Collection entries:
────────
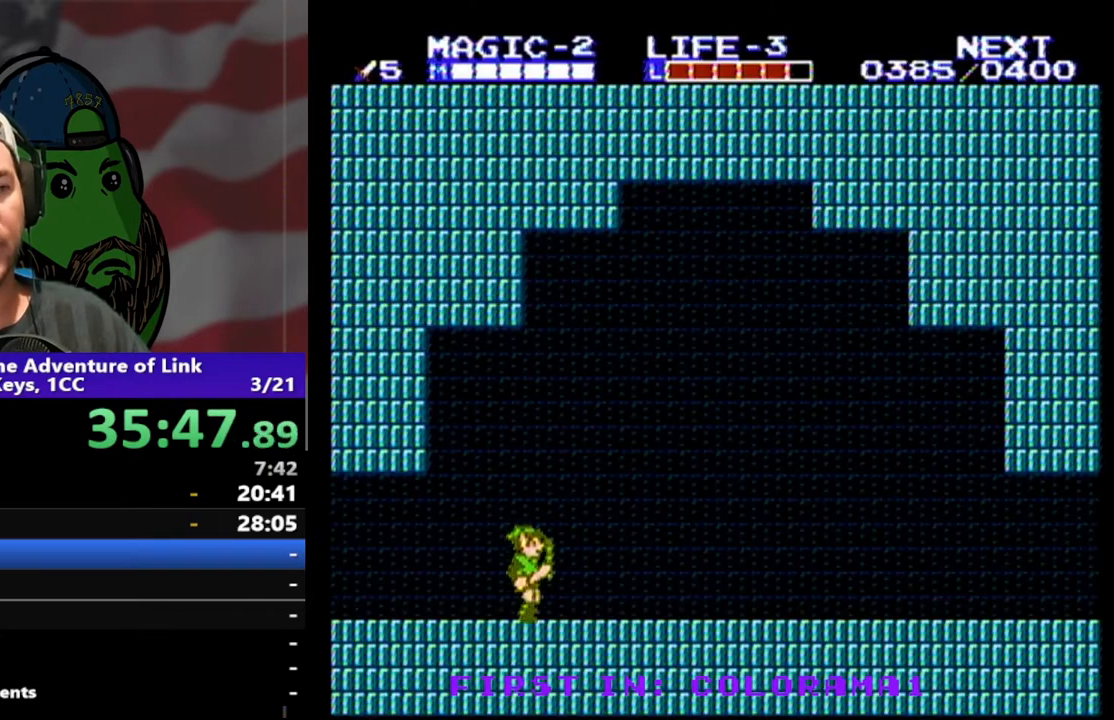
{"buttons": ["DPAD_RIGHT"], "events": []}
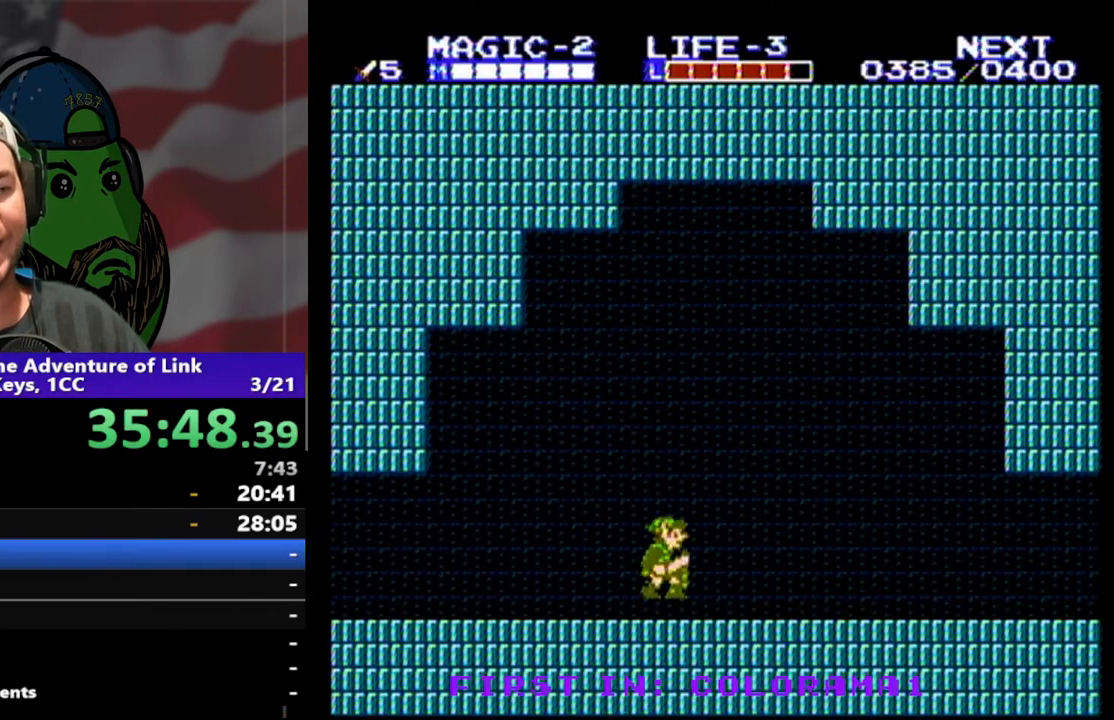
{"buttons": ["DPAD_RIGHT"], "events": [[33, "A", "down"], [167, "A", "up"], [267, "B", "down"], [367, "B", "up"]]}
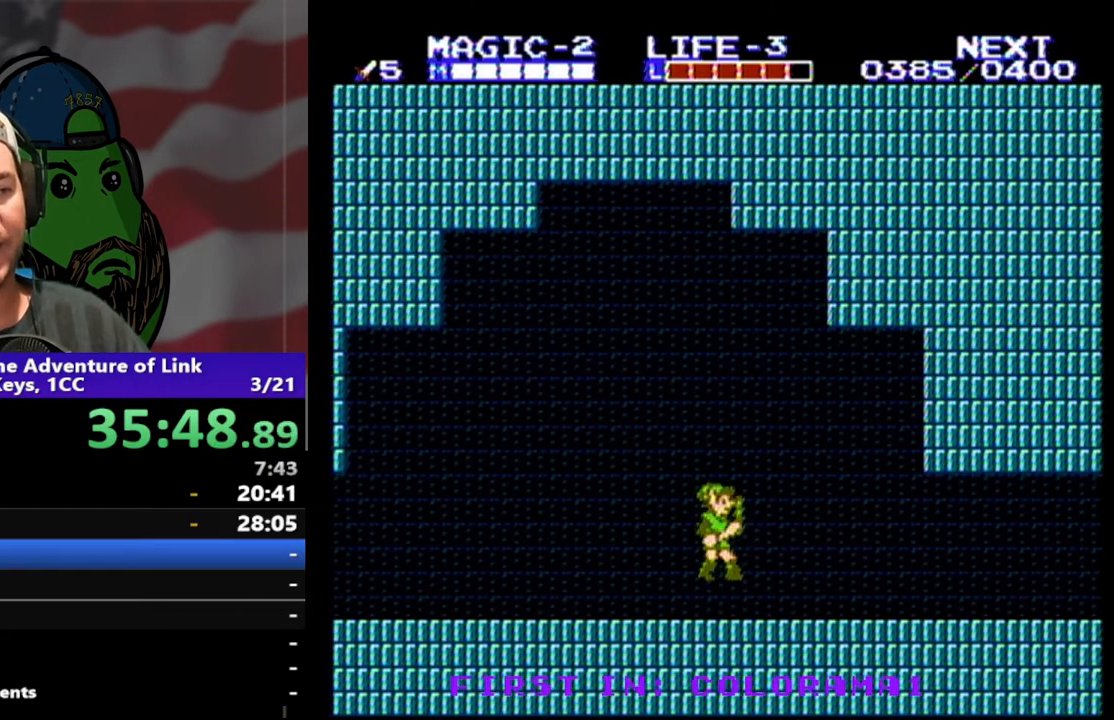
{"buttons": ["DPAD_RIGHT"], "events": []}
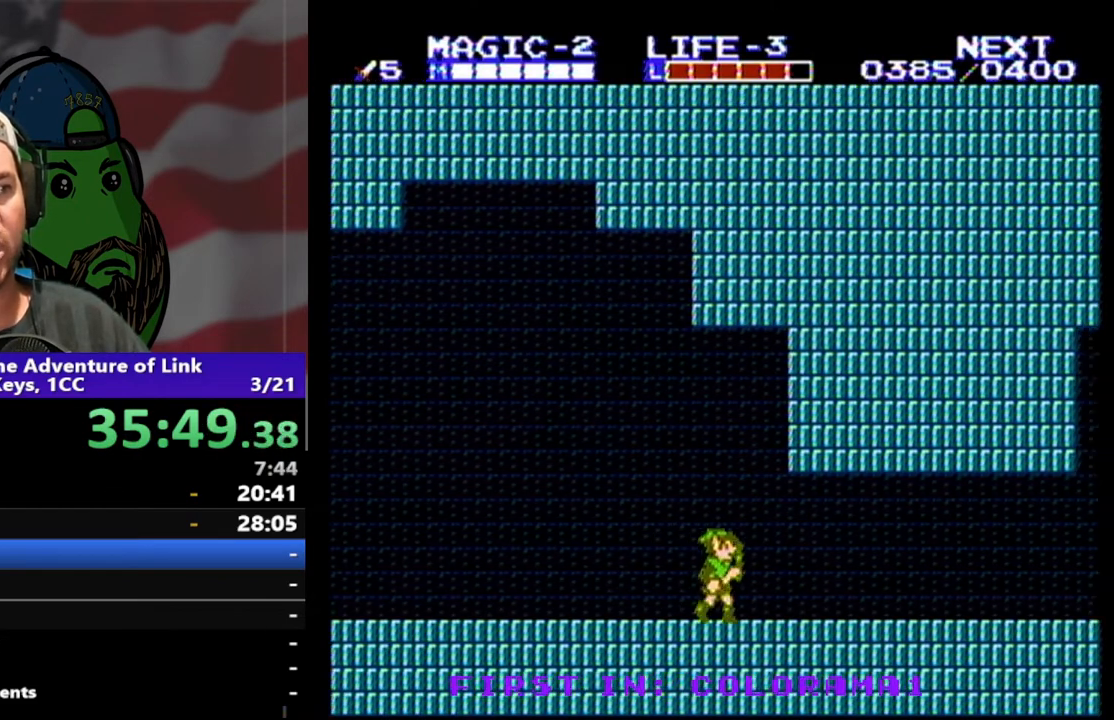
{"buttons": ["DPAD_RIGHT"], "events": []}
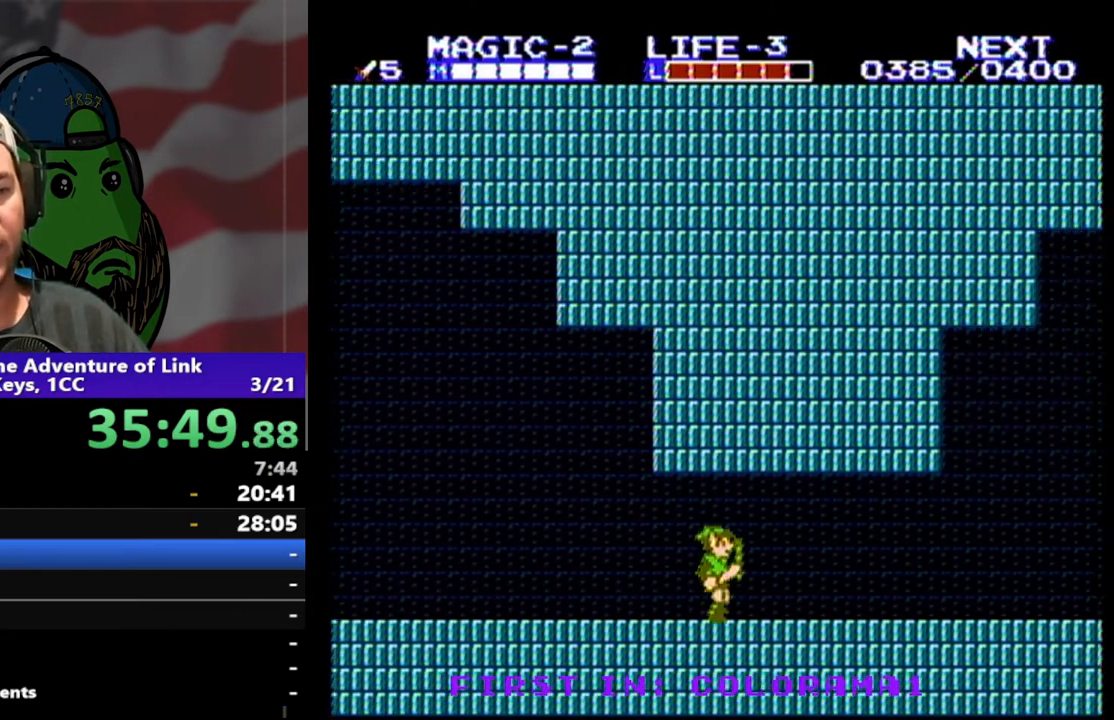
{"buttons": ["DPAD_RIGHT"], "events": []}
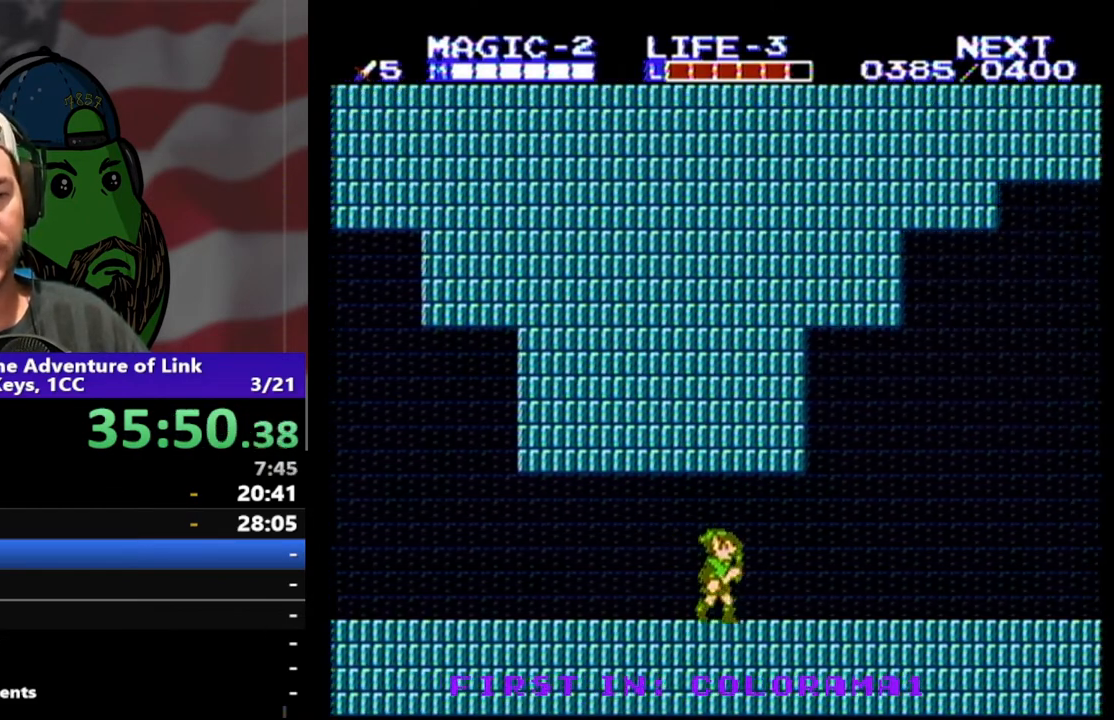
{"buttons": ["DPAD_RIGHT"], "events": []}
────────
# WHAT YOU NEED TO DO
Except for the pictures, set down all of the records exactly.

# SOLVED PROBLEM
{"buttons": ["DPAD_RIGHT"], "events": []}
{"buttons": ["DPAD_RIGHT"], "events": [[33, "A", "down"], [167, "A", "up"], [267, "B", "down"], [367, "B", "up"]]}
{"buttons": ["DPAD_RIGHT"], "events": []}
{"buttons": ["DPAD_RIGHT"], "events": []}
{"buttons": ["DPAD_RIGHT"], "events": []}
{"buttons": ["DPAD_RIGHT"], "events": []}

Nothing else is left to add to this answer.